# Simulation

This directory contains the simulation code used to evaluate **classical OR** versus **λ-OR** under outcome misclassification induced by score-based tail selection.

The scripts support four tasks:

1. core Monte-Carlo experiments for bias, RMSE, and coverage,
2. large parameter sweeps across \(p_{\mathrm{sel}}\), \(q_{\mathrm{sel}}\), sample size, and effect size,
3. volcano-style experiments for false discovery behavior at scale, and
4. figure generation from simulation outputs.

## Files

- `simulation_expanded.py`  
  Core simulation engine. Generates replicated naive-OR and λ-OR estimates under specified misclassification settings.

- `run_multisweep_parallel.py`  
  Parallel driver for large grid sweeps.

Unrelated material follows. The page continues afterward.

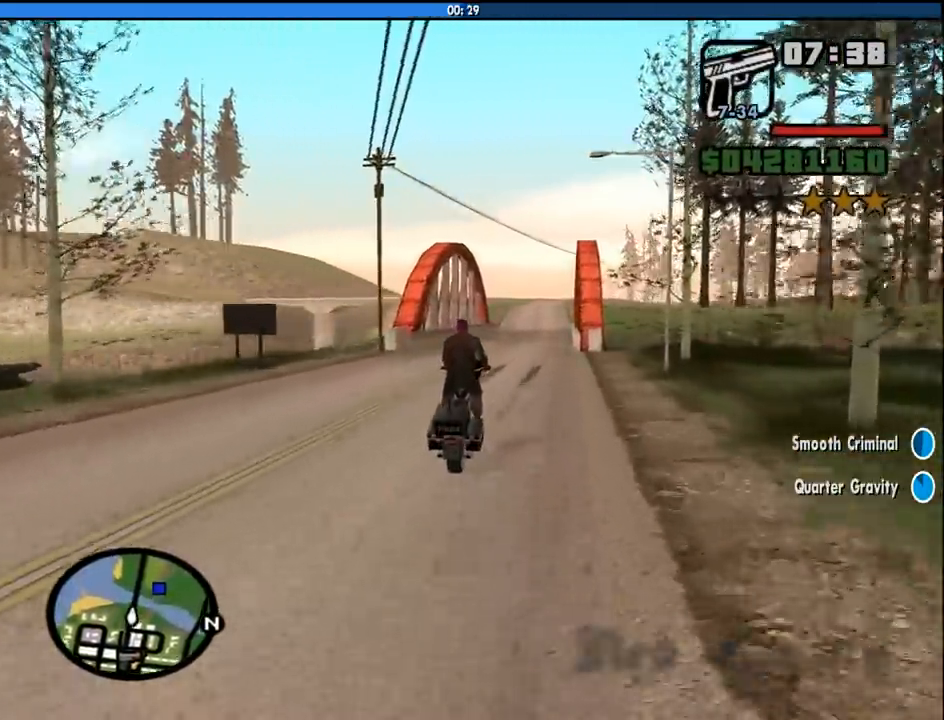
{"keys": ["2"], "mouse": [], "events": [[450, "w", "up"]]}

Produces long-format and summary CSV outputs for downstream plotting.

- `volcano_simulation_nulls.py`  
  Simulates many features with small or null effects to compare discovery inflation in naive OR versus λ-OR.

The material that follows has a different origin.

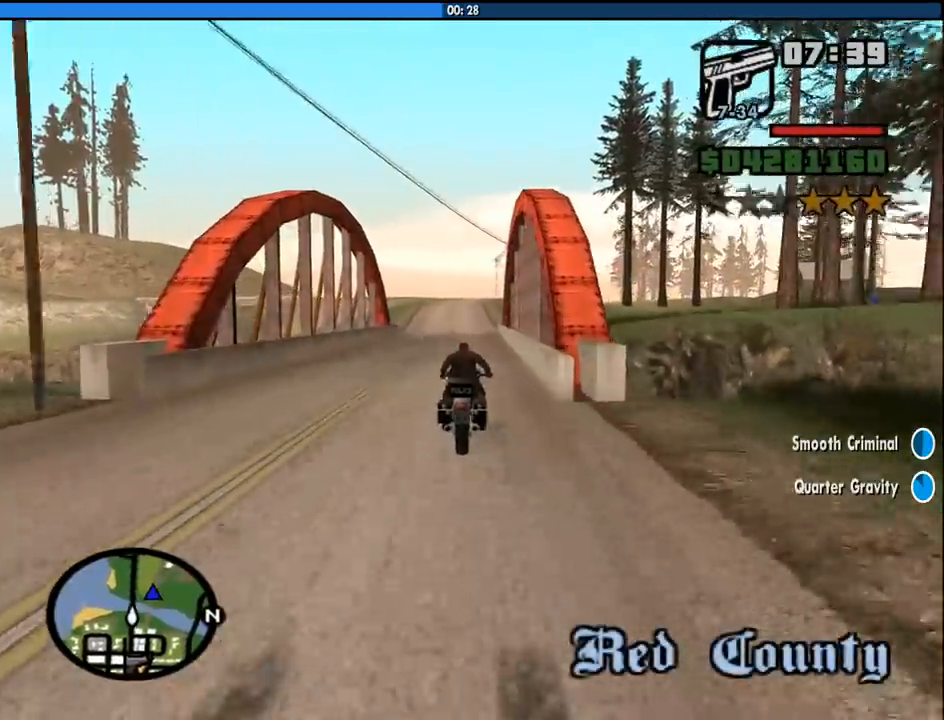
{"keys": ["w"], "mouse": [], "events": [[116, "2", "up"], [116, "w", "down"], [150, "2", "down"], [250, "w", "up"], [300, "2", "up"], [350, "2", "down"], [400, "w", "down"], [433, "2", "up"]]}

- `sweep_volcano_simulation.py`  
  Runs the volcano simulation over a grid of sample sizes to show how significance scales with cohort size.

- `plotfig.py`  
  Reads simulation CSV outputs and generates manuscript-style figure panels.

## Main workflow

### 1. Core grid sweep

Run the main simulation over a grid of
\(p_{\mathrm{sel}}\), \(q_{\mathrm{sel}}\), \(n\), and \(\theta\):

```bash
python run_multisweep_parallel.py \
  --sim_module simulation_expanded.py \
  --out_csv lambdaor_outputs/multisweep_long.csv \
  --out_summary_csv lambdaor_outputs/multisweep_summary.csv \
  --procs 24 \
  --chunksize 5 \
  --write_every 50 \
  --R 16 \
  --p_grid 0.85 0.90 0.93 0.96 0.99 \
  --q_grid 0.60 0.70 0.80 0.90 0.95 \
  --n_grid 5000 10000 20000 35000 50000 \
  --theta_grid 0.25 0.4 0.7 1.1 1.4
```

This produces:

- `lambdaor_outputs/multisweep_long.csv`
- `lambdaor_outputs/multisweep_summary.csv`

### 2. Volcano experiment

Run a single large-scale discovery simulation:

```bash
python volcano_simulation_nulls.py \
  --out_dir ./ \
  --seed 3 \
  --m 20000 \
  --n_case 500000 \
  --n_ctrl 500000 \
  --beta_mean 0.06 \
  --beta_sd 0.03 \
  --eps 0.8 \
  --n_val 1000 \
  --var_extra_scale 1.0 \
  --alpha 0.01
```

### 3. Volcano sweep across sample size

```bash
python sweep_volcano_simulation.py
```

### 4. Plot manuscript figures

```bash
python plotfig.py
```

## What the simulations study

The experiments are designed to quantify:

- bias of naive OR versus λ-OR,
- RMSE under increasing misclassification,
- coverage of Wald intervals,
- false discovery inflation in large cohorts,
- sensitivity to \(q_{\mathrm{sel}}\), sample size, and target log-OR.

## Output format

Most scripts write **CSV outputs** for reproducibility and downstream plotting.  
Typical columns include:

- `method`
- `p_sel`, `q_sel`
- `n`, `theta`
- `ln_hat`, `se_hat`
- `bias`, `cover_95`
- `lam`, `detK`

## Notes

This codebase is intended specifically for the λ-OR manuscript simulations. It is built for reproducible Monte-Carlo experiments and figure generation, rather than as a general-purpose epidemiologic simulation package.